Maryland lawmakers are considering abolishing sentences of life without parole for juvenile offenders, and a victim of the Beltway sniper attacks supports it.
The Juvenile Restoration Act would stop Maryland judges from sentencing juvenile offenders to life in prison without parole and allow people called “juvenile lifers” to ask a judge for release if they’ve served 20 years and can prove they’re rehabilitated.
Paul LaRuffa was shot and wounded in the attacks involving then 17-year-old Lee Boyd Malvo almost 20 years ago.
“I was shot five times in September of 2002 and left for dead,” he said.
He said he supports the legislation that would stop the sentence Malvo is serving.
“They are not a get-out-of-jail-free card for anybody,” LaRuffa said. “They are not excusing the crime or they are not ignoring punishment and personal responsibility of the offender.”
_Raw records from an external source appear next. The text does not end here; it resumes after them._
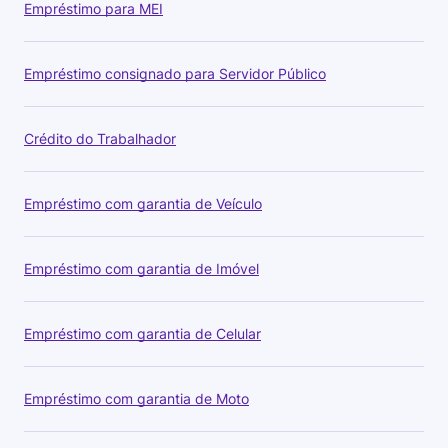
Empréstimo para MEI
Empréstimo consignado para Servidor Público
Crédito do Trabalhador
Empréstimo com garantia de Veículo
Empréstimo com garantia de Imóvel
Empréstimo com garantia de Celular
Empréstimo com garantia de Moto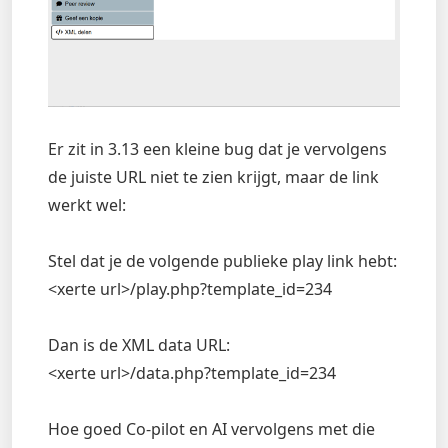
Er zit in 3.13 een kleine bug dat je vervolgens
de juiste URL niet te zien krijgt, maar de link
werkt wel:
Stel dat je de volgende publieke play link hebt:
<xerte url>/play.php?template_id=234
Dan is de XML data URL:
<xerte url>/data.php?template_id=234
Hoe goed Co-pilot en AI vervolgens met die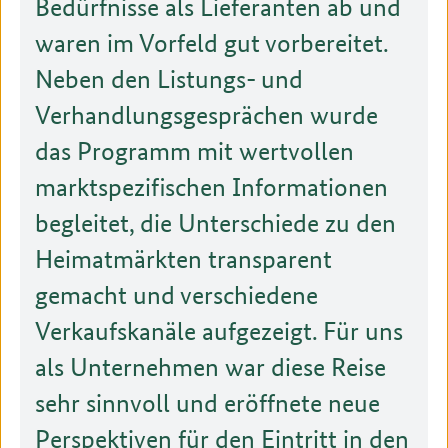
Bedürfnisse als Lieferanten ab und
waren im Vorfeld gut vorbereitet.
Neben den Listungs- und
Verhandlungsgesprächen wurde
das Programm mit wertvollen
marktspezifischen Informationen
begleitet, die Unterschiede zu den
Heimatmärkten transparent
gemacht und verschiedene
Verkaufskanäle aufgezeigt. Für uns
als Unternehmen war diese Reise
sehr sinnvoll und eröffnete neue
Perspektiven für den Eintritt in den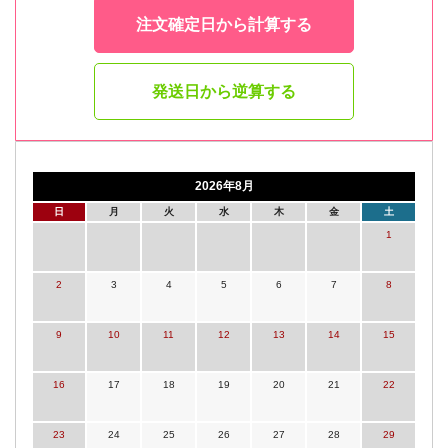
注文確定日から計算する
発送日から逆算する
2026年8月
日
月
火
水
木
金
土
1
2
3
4
5
6
7
8
9
10
11
12
13
14
15
16
17
18
19
20
21
22
23
24
25
26
27
28
29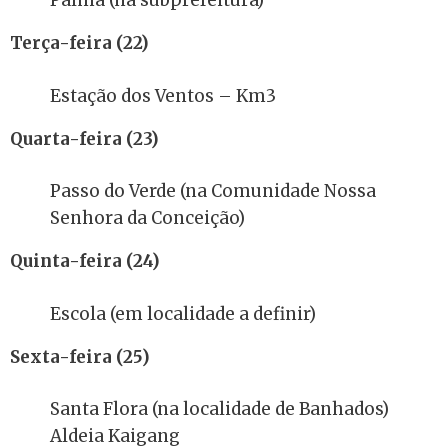
Palma (na subprefeitura)
Terça-feira (22)
Estação dos Ventos – Km3
Quarta-feira (23)
Passo do Verde (na Comunidade Nossa
Senhora da Conceição)
Quinta-feira (24)
Escola (em localidade a definir)
Sexta-feira (25)
Santa Flora (na localidade de Banhados)
Aldeia Kaigang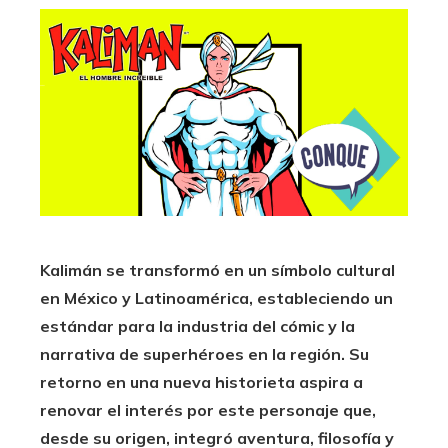
Kalimán se transformó en un símbolo cultural
en México y Latinoamérica, estableciendo un
estándar para la industria del cómic y la
narrativa de superhéroes en la región.
Su
retorno en una nueva historieta aspira a
renovar el interés por este personaje que,
desde su origen, integró aventura, filosofía y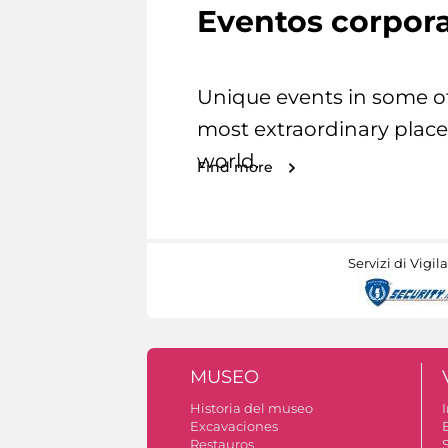
Eventos corpora
Unique events in some o
most extraordinary place
world.
Find more
Servizi di Vigil
MUSEO
Historia del museo
I
Excavaciones
Restauros
S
Advocates say a disproportionate number of kids given these lengthy sentences are Black.
“We often think of Maryland as a bastion for progressivism and diversity, but in this case we are on the wrong side of history,” Maryland Del. Jazz Lewis (D-Prince George’s County) said.
The Maryland State’s Attorneys Association is opposed, saying there are many appeals, motions and reviews already available to offenders and this new law would put crime victims through more trauma with even more hearings.
Prince George’s County State’s Attorney Aisha Braveboy supports the bill.
“An opportunity for someone who was a child when they committed an offense to prove to us and show us and demonstrate that they have learned their lesson.”
Eddie Ellis says he learned his lesson, served his time then was released.
“I was one of the kids that was condemned, at the age of 16,” he said. “And I’ve proven in the last 15 years change is possible.”
The law would allow for victims to have a say in the process, but ultimately, a judge would decide.
Experts say more than 400 people would be eligible to seek release if the legislation passes.